第弐拾参話:奇襲(吾の父親視点)

俺はぬらりひょんの妖術で地面に伏せたまま動けないでいた。


すると、おもむろに息子が地面に沈んでいった。


「な、なんじゃ!?何が起きている?!」


「吾さん!」


「さ、吾・・・何を?」


まさか吾が『暗黒導師』まで使えるとはな・・・。


「フハハハハハ!!愚かなせがれを持ったものだな。守るべき2人を置いて一人だけで逃げるとは・・・。」


「逃げる?お前は何を勘違いしているんだ?吾は絶対に逃げないさ。」


「親バカも極まれりだな。」


「馬鹿はアンタデス。」


「ナニィ?小娘、言わせておけば・・・。捕まっている身であることを忘れたか?」


「地面に潜れる素晴らしい能力を駆使しておきながら、敵前逃亡するほど日本人は愚かじゃない。仲間を裏切るくらいならきっと死んでしまう種族デス!」


「全面的に肯定する気はないが確かにそんな奴もいるな。」


「ふん!減らず口を叩けるのも今の内だぞ!」


そう言ってぬらりひょんは、俺に向かって剣を振り下ろした。すると、剣の先から空気の刃が現れた。


「危ない!」


だが、魔力が無くても5回ほど完全に攻撃を防御できる『完全防護之巻物』を事前に消費してたおかげで何とかしのいだ。


「す、スクロール!」


「小癪な!」


そう言って奴は何度も空気の刃で俺を切り裂こうとした。


「金持ちなめんなよ。」


「く・・・くそ!親子そろって卑怯な手を使いおって!」


「女の子を人質に取ったお前が言えるのか?」


ふいにぬらりひょんの後ろから声がした。


「何奴?!」


「吾さん!」


「吾!」


吾は不敵な笑みを浮かべて剣をふるった。だが、ぬらりひょんの方が剣をふるうのが早く吾を真っ二つに切ってしまった。


「吾!」


「ニェーット!!!」


「勝った!」


「それフラグですよ御爺ちゃん。」


「!」


不思議なことに切られたはずの吾がそこに立っていた。


「おぬし、切られたはずでは?」


「残念だったな、トリックだよ。それに俺は大事なものを守るためなら卑怯な手も平気で使うぜ。」


「・・・!なん・・・だとぉ!!」


この場にいる全員が目を丸くした。何と黒い渦から吾がぬらりひょんを囲うように複数人出て来たのだ。

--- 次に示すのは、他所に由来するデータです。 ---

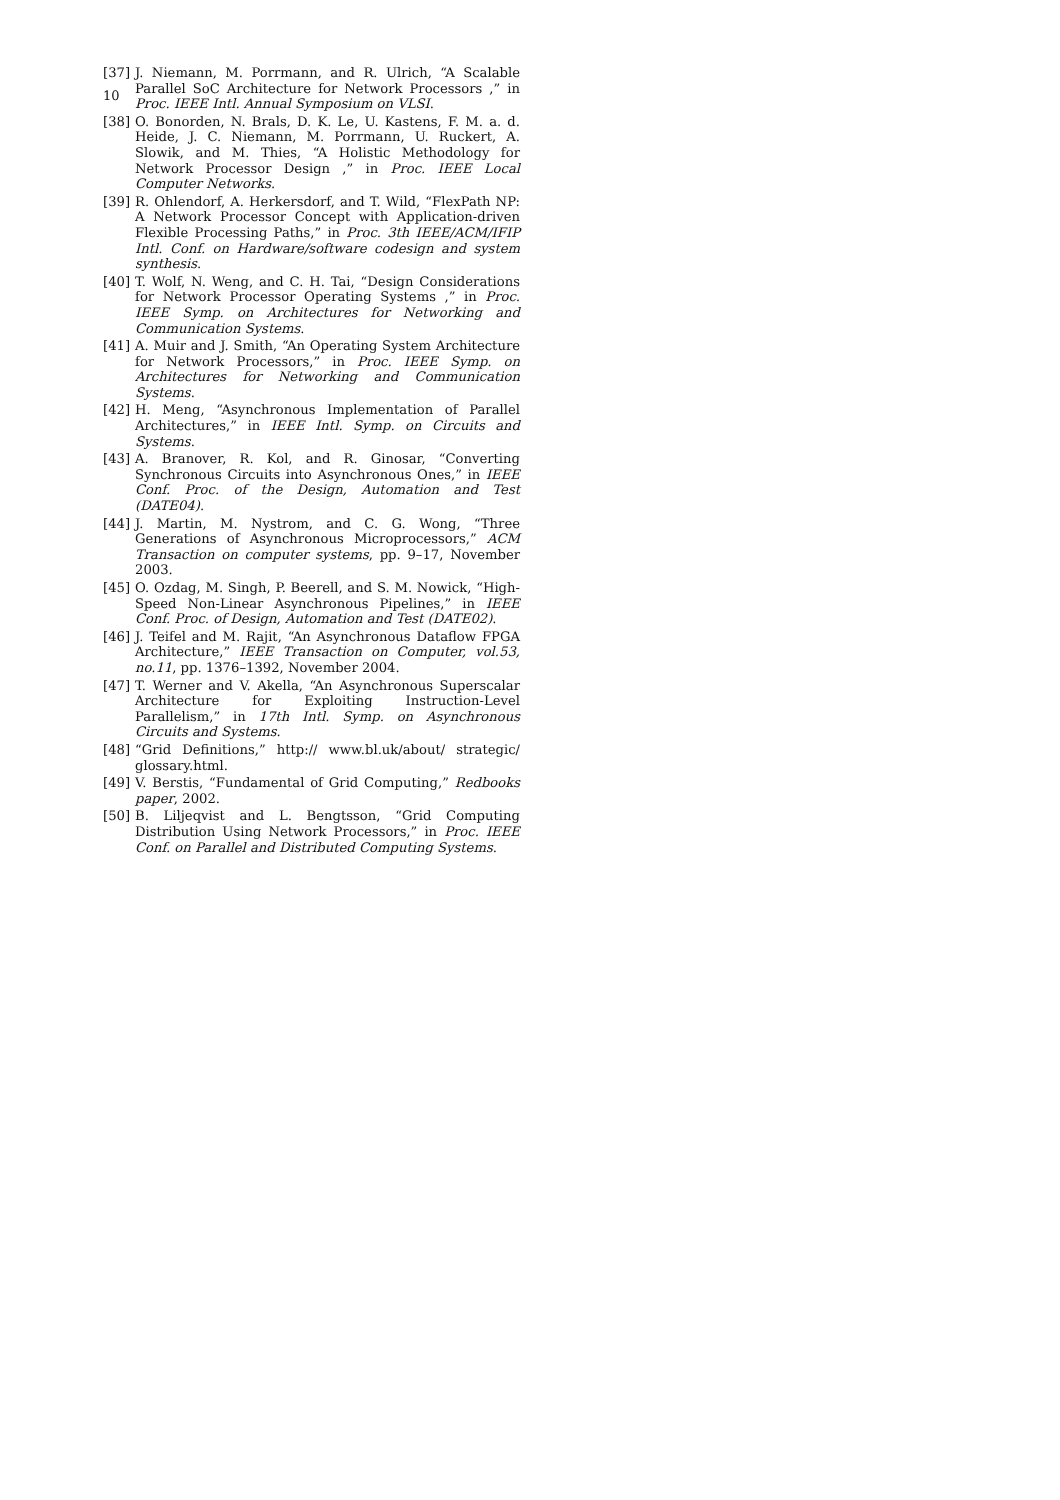10
[37] J. Niemann, M. Porrmann, and R. Ulrich, “A Scalable Parallel SoC Architecture for Network Processors ,” in Proc. IEEE Intl. Annual Symposium on VLSI.
[38] O. Bonorden, N. Brals, D. K. Le, U. Kastens, F. M. a. d. Heide, J. C. Niemann, M. Porrmann, U. Ruckert, A. Slowik, and M. Thies, “A Holistic Methodology for Network Processor Design ,” in Proc. IEEE Local Computer Networks.
[39] R. Ohlendorf, A. Herkersdorf, and T. Wild, “FlexPath NP: A Network Processor Concept with Application-driven Flexible Processing Paths,” in Proc. 3th IEEE/ACM/IFIP Intl. Conf. on Hardware/software codesign and system synthesis.
[40] T. Wolf, N. Weng, and C. H. Tai, “Design Considerations for Network Processor Operating Systems ,” in Proc. IEEE Symp. on Architectures for Networking and Communication Systems.
[41] A. Muir and J. Smith, “An Operating System Architecture for Network Processors,” in Proc. IEEE Symp. on Architectures for Networking and Communication Systems.
[42] H. Meng, “Asynchronous Implementation of Parallel Architectures,” in IEEE Intl. Symp. on Circuits and Systems.
[43] A. Branover, R. Kol, and R. Ginosar, “Converting Synchronous Circuits into Asynchronous Ones,” in IEEE Conf. Proc. of the Design, Automation and Test (DATE04).
[44] J. Martin, M. Nystrom, and C. G. Wong, “Three Generations of Asynchronous Microprocessors,” ACM Transaction on computer systems, pp. 9–17, November 2003.
[45] O. Ozdag, M. Singh, P. Beerell, and S. M. Nowick, “High-Speed Non-Linear Asynchronous Pipelines,” in IEEE Conf. Proc. of Design, Automation and Test (DATE02).
[46] J. Teifel and M. Rajit, “An Asynchronous Dataflow FPGA Architecture,” IEEE Transaction on Computer, vol.53, no.11, pp. 1376–1392, November 2004.
[47] T. Werner and V. Akella, “An Asynchronous Superscalar Architecture for Exploiting Instruction-Level Parallelism,” in 17th Intl. Symp. on Asynchronous Circuits and Systems.
[48] “Grid Definitions,” http:// www.bl.uk/about/ strategic/ glossary.html.
[49] V. Berstis, “Fundamental of Grid Computing,” Redbooks paper, 2002.
[50] B. Liljeqvist and L. Bengtsson, “Grid Computing Distribution Using Network Processors,” in Proc. IEEE Conf. on Parallel and Distributed Computing Systems.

それに、少しばかりだが複数体出て来た吾のような何かは、本物より若干色合いが薄暗く何となく不気味だ。


「おい!一体何が起きているんだ!?何をしたぬらりひょん!?」


「わ、ワシは知らんぞ!迷宮に出現するわしら妖怪は同類の記憶が共有されるが、ワシと一緒に出てくる魔物や妖怪なぞ記憶にないわい!!」


「吾さん・・・!」


まさかとは思うが吾・・・『暗黒導師』まで使えるのか。我が息子ながら恐ろしい・・・。